Passage of Senate Bill 202 election restrictions dominated our work and performance in the 2021 session, and as a result many good efforts were left undone. I am already thinking about the 2022 session and work left on the table for legislation which should be passed but perhaps more importantly, budget decisions delayed or not even discussed.
In every year, the budget for the upcoming fiscal year beginning on July 1 is the only required action for the Georgia General Assembly session. For the fiscal year 2022 budget detailed in House Bill 81, the economic impact of the COVID virus, the unknowable projections for state revenue, and the infusion of billions of dollars of CARES money plus $4.9 billion of Rescue Act money are significant and unique factors.
Since the governor alone directs the federal stimulus money from Congress (or so he claims), how do the 2022 state budget writers respond in the traditional appropriations format?
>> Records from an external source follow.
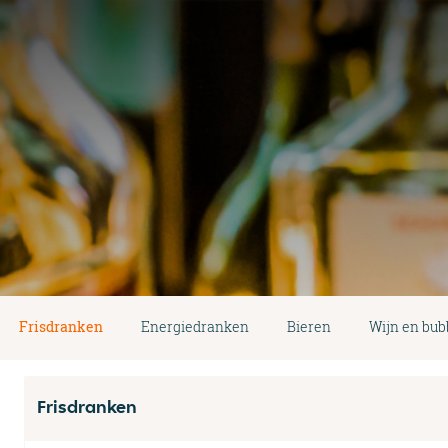
Frisdranken
Energiedranken
Bieren
Wijn en bub
Frisdranken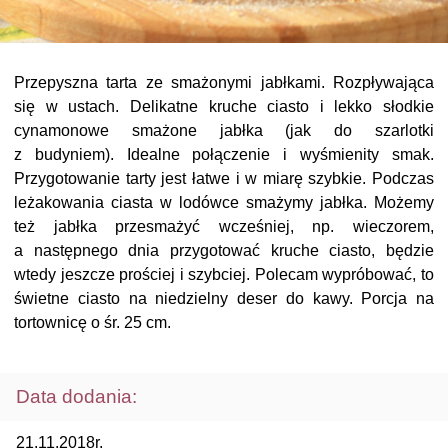
Przepyszna tarta ze smażonymi jabłkami. Rozpływająca
się w ustach. Delikatne kruche ciasto i lekko słodkie
cynamonowe smażone jabłka (jak do szarlotki
z budyniem). Idealne połączenie i wyśmienity smak.
Przygotowanie tarty jest łatwe i w miarę szybkie. Podczas
leżakowania ciasta w lodówce smażymy jabłka. Możemy
też jabłka przesmażyć wcześniej, np. wieczorem,
a następnego dnia przygotować kruche ciasto, będzie
wtedy jeszcze prościej i szybciej. Polecam wypróbować, to
świetne ciasto na niedzielny deser do kawy. Porcja na
tortownicę o śr. 25 cm.
Data dodania:
21.11.2018r.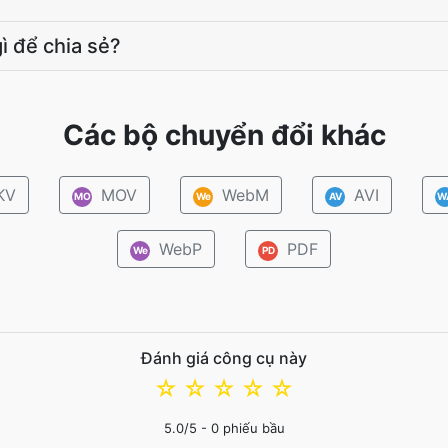
ì để chia sẻ?
Các bộ chuyển đổi khác
KV
MOV
WebM
AVI
MO
We
AV
W
WebP
PDF
We
PD
Đánh giá công cụ này
☆
☆
☆
☆
☆
5.0
/5 -
0
phiếu bầu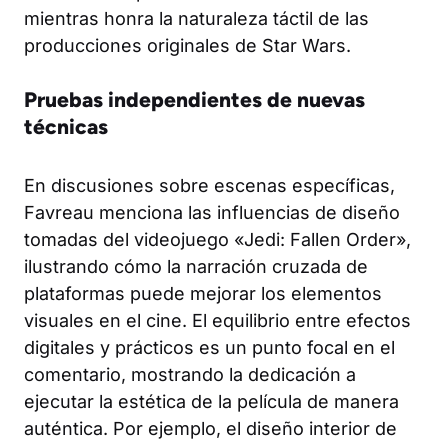
mientras honra la naturaleza táctil de las
producciones originales de Star Wars.
Pruebas independientes de nuevas
técnicas
En discusiones sobre escenas específicas,
Favreau menciona las influencias de diseño
tomadas del videojuego «Jedi: Fallen Order»,
ilustrando cómo la narración cruzada de
plataformas puede mejorar los elementos
visuales en el cine. El equilibrio entre efectos
digitales y prácticos es un punto focal en el
comentario, mostrando la dedicación a
ejecutar la estética de la película de manera
auténtica. Por ejemplo, el diseño interior de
I have been a member of the Appropriations Committee for more than two decades, half as a member of the majority party, and half in the minority. Never has there been an infusion of almost $10 billion of one-time federal money with significant discretion given to a governor to spend. It’s an unprecedented opportunity.
We have had little discussion in public about this budget infusion of almost $10 billion. And any budget decisions which may have been reached by the governor with or without Republican legislative leaders on spending of dollars is unknown to the public and the remaining General Assembly members.
Here are my questions for a public discussion and possible decision-making.
What is the impact of COVID on our 1.7 million Georgia schoolchildren in K through 12 from the virtual learning that has been the reality for over half of schoolchildren? If 20% of high schoolers drop out in a “normal” year, how many more will drop out based on COVID Zoom education? If between 20% and 40% of schoolchildren struggle in a normal year to stay on grade level, what research has been conducted to learn the best use of federal stimulus money to help them catch up?
And, what did we learn about the benefits of virtual learning for other children who have maintained grade level or progressed educationally? What is the COVID isolation mental health impact on children, and based on research, what mental health services must be provided?
What is the current state of our public health system based on CARES money that was spent through the multiple stimulus packages under the Trump administration? Where did it go, and how much of the 2020 CARES money is yet unspent? What data do we have of expenditure of this money to determine what worked and what did not?
With judges and other lawyers, I have discussed how the Rescue Act money can be used to address the statewide backlog of almost 100,000 criminal charges that have not been indicted or tried based on the Supreme Court Emergency Public Health Orders. Do we know how many alleged offenders are in jail unable to get a bond, or make any progress on their case to prove their possible innocence?
Without any additional financial help, counties and cities will be unable to address the backlog, and even with additional money and leadership, a comprehensive budget and plan is required. Again, what have we learned by the extensive use of virtual court hearings without the physical presence of counsel, parties, and judges? Has it worked without violation of constitutional rights?
On Sine Die evening, along with the vote on HB 81, the governor announced he is forming some committees to examine spending of the $4.9 billion from the Rescue Act funding on a few limited issues. I volunteer to serve on all these committees and attend to raise these questions directly, as well as many others to help maximize the benefits of an unprecedented infusion of $10 billion of pandemic money.
Georgians cannot afford to miss this unprecedented opportunity to spend federal dollars wisely.
State Rep. Mary Margaret Oliver, D-Decatur.